Auditor General Nancy Gathungu (left) and Controller of Budget Margaret Nyakang'o during the Budget Highlights for FY 23/24 at the Parliament on June 15, 2023. [Elvis Ogina, Standard]

City Hall has suffered a major setback in its bid to clear some pending bills after the office of the Controller of Budget (CoB) declined to approve a request of Sh1 billion for the payment of legal fees.

Controller of Budget Margaret Nyakango rejected a request by Nairobi County's finance department for the release of the Sh1 billion, which was to be transmitted to 19 firms as legal fees, terming the payments as questionable.

The Nairobi County had also sought the approval of Sh378.86 million for expenditure on development but this was also declined.

Pointing out glaring irregularities in the requisitions, the COB is now seeking clarifications.

Nyakango was concerned that the schedule of 19 firms to be paid does not include the invoices' dates and therefore difficult to ascertain whether they are pending bills or related to works done and invoiced in the current financial year.

"...Please, therefore, revise the schedule to include the date of the invoices and attached copies of the payment vouchers for the 19 firms," read a letter dated June 27, 2023 and addressed to Finance and Economic Planning CEC Charles Kerich.

"Please provide clarifications on the above issues to enable my office facilitate the requisitions soonest," it added.

Nyakango poked holes into the requisition, highlighting that the county had not provided the pending bills payment plan which could enable the matching of individual payees to the requisition.

This, she noted, made it difficult to match the proposed payments with the pending bills report earlier presented to her office.

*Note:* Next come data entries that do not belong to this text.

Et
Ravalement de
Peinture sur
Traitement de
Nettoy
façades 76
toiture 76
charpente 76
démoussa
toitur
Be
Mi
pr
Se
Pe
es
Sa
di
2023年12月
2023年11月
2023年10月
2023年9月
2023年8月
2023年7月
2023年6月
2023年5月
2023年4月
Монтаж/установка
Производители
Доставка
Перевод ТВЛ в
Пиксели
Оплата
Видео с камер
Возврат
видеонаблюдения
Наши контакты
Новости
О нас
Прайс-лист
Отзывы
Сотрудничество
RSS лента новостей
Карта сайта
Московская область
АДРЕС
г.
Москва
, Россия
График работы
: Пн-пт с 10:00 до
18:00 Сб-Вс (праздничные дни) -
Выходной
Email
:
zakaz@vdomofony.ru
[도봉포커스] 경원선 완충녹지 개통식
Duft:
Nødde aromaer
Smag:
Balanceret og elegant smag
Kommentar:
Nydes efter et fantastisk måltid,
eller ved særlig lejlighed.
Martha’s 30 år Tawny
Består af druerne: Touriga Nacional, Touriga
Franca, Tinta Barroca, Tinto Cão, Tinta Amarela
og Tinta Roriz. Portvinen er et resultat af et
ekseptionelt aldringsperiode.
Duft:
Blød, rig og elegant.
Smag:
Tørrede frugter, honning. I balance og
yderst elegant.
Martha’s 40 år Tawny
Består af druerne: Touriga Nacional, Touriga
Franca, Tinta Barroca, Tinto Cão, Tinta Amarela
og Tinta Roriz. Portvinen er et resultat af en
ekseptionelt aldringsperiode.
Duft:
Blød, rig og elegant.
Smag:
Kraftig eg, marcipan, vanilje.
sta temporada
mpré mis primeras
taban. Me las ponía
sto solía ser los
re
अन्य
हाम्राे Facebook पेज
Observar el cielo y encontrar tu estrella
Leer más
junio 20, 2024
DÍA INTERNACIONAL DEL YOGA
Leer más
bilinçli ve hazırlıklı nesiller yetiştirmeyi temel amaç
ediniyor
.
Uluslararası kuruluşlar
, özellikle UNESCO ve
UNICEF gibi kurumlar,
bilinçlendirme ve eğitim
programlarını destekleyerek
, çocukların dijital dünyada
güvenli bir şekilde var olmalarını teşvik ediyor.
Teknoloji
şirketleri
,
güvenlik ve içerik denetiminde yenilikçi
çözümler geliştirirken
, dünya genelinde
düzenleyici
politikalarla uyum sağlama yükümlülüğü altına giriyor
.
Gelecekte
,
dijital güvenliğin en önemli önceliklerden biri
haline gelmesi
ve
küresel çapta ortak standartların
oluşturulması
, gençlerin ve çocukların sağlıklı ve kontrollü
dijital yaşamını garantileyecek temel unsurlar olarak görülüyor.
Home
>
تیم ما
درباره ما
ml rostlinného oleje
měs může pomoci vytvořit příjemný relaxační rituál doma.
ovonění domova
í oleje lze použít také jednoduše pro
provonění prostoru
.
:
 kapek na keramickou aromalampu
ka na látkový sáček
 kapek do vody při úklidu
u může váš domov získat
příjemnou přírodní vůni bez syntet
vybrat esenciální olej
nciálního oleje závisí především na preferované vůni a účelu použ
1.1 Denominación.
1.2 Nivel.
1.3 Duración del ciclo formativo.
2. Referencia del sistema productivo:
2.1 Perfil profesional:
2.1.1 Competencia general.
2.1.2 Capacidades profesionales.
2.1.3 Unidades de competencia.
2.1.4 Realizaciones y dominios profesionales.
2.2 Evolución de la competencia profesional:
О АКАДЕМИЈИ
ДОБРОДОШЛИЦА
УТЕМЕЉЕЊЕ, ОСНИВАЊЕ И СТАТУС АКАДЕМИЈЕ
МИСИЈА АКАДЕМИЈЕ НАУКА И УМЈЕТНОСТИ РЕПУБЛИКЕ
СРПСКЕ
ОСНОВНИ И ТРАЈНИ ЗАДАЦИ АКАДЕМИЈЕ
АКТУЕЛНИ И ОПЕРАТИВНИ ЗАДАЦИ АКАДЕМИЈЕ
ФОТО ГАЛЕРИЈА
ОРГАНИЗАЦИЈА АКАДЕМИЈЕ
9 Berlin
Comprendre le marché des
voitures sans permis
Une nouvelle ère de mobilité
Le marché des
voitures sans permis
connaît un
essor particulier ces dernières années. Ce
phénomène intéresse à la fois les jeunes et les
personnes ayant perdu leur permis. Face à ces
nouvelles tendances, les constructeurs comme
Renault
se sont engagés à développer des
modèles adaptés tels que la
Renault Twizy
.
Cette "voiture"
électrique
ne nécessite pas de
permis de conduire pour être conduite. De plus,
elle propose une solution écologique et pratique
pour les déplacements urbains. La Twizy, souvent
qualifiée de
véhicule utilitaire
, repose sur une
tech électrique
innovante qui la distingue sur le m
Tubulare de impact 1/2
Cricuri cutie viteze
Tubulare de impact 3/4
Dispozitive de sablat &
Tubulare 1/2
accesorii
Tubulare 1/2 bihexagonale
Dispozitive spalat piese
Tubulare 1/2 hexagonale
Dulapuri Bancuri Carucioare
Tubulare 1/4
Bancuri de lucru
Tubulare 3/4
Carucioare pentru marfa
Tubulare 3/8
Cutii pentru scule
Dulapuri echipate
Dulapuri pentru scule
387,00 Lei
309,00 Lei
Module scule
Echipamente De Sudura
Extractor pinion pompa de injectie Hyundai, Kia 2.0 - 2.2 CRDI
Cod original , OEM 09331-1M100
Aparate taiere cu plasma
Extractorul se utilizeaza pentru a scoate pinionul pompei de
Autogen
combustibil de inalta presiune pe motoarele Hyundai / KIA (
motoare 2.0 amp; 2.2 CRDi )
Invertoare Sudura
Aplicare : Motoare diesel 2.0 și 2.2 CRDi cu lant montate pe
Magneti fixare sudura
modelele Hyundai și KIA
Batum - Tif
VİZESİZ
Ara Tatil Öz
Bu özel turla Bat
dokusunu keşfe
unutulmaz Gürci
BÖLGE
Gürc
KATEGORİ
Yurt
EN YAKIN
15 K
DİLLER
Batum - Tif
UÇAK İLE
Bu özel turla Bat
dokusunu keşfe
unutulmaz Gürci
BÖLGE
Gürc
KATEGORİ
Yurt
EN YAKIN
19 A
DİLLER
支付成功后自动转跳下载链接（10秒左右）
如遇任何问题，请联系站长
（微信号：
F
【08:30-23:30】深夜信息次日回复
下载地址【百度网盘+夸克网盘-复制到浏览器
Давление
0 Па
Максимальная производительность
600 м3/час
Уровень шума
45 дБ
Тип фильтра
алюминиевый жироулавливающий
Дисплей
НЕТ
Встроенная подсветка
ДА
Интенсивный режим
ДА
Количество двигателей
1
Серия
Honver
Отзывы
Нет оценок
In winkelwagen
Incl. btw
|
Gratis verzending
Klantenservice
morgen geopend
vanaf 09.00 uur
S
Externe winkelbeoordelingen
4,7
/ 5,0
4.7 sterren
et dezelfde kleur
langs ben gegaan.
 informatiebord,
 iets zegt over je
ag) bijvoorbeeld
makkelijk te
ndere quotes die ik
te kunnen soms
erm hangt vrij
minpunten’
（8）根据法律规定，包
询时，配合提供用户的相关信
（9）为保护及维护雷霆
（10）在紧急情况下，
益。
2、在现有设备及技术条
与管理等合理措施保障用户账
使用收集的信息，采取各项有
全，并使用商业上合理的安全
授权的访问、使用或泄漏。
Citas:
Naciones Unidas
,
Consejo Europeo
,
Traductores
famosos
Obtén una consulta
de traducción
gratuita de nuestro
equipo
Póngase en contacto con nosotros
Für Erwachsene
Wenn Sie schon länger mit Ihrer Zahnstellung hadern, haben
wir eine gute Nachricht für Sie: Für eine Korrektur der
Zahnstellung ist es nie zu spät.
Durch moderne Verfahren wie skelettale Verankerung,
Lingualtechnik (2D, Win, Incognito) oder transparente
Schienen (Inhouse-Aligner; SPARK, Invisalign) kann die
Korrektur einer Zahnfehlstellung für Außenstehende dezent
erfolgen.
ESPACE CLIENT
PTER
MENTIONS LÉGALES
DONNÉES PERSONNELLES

The COB has now asked the county Treasury to provide the basis of the legal fees, the status of each court case including copies of judgements given and the criteria used in the selection of the payments.

Legal firms

She also requested for the submission of the recommended first-in first-out method used be applied in the identification of the bills and information on whether the proposed payment is a part payment or a final payment to the legal firms are also needed.

The development comes against the backdrop of a court case where City Hall has been sued for moving to pay the law firms without indicating the criteria used to identify the firms and for prioritising the same at the expense of other service providers.

In court documents seen by The Standard, Rodney Wesonga and Mwangi Ngatia Advocates claim that City Hall's choice on the list of firms to be paid was shrouded in secrecy and that the process could be discriminatory.

"The applicant has since learnt that the National Treasury is in the process of disbursing some funds to the Nairobi County government for purposes of sorting pending bills and the applicant has further learnt that the first respondent has approved to pay around Sh2 billion to less than 15 law firms.

It is not clear which modality the county used to settle on paying the said 15 law firms and the applicant firm and other firms that have equally provided legal services to the Nairobi County government," read the papers in part.

They exposed that despite several inquiries by their and other applicants, City Hall had remained mum on their decision-making criteria. As of January 2023, it emerged that City Hall owed legal firms Sh21 billion in pending bills while suppliers were owed more than Sh100 billion.

This prompted Governor Johnson Sakaja to form a 14-member taskforce to verify the bills owed to 300 firms.